# EXERCISE MATERIAL
==========

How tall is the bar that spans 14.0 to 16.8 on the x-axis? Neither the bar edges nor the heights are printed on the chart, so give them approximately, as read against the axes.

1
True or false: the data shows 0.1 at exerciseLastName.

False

==========

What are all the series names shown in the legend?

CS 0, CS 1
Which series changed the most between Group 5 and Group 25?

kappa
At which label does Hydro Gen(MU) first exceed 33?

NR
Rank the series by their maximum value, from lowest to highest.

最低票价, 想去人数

==========

# ACTION ITEM
Copy every line of the records above that contains the string "series", treating uppercase and lowercase letters as different.

# EXERCISE OUTPUT
What are all the series names shown in the legend?
Which series changed the most between Group 5 and Group 25?
Rank the series by their maximum value, from lowest to highest.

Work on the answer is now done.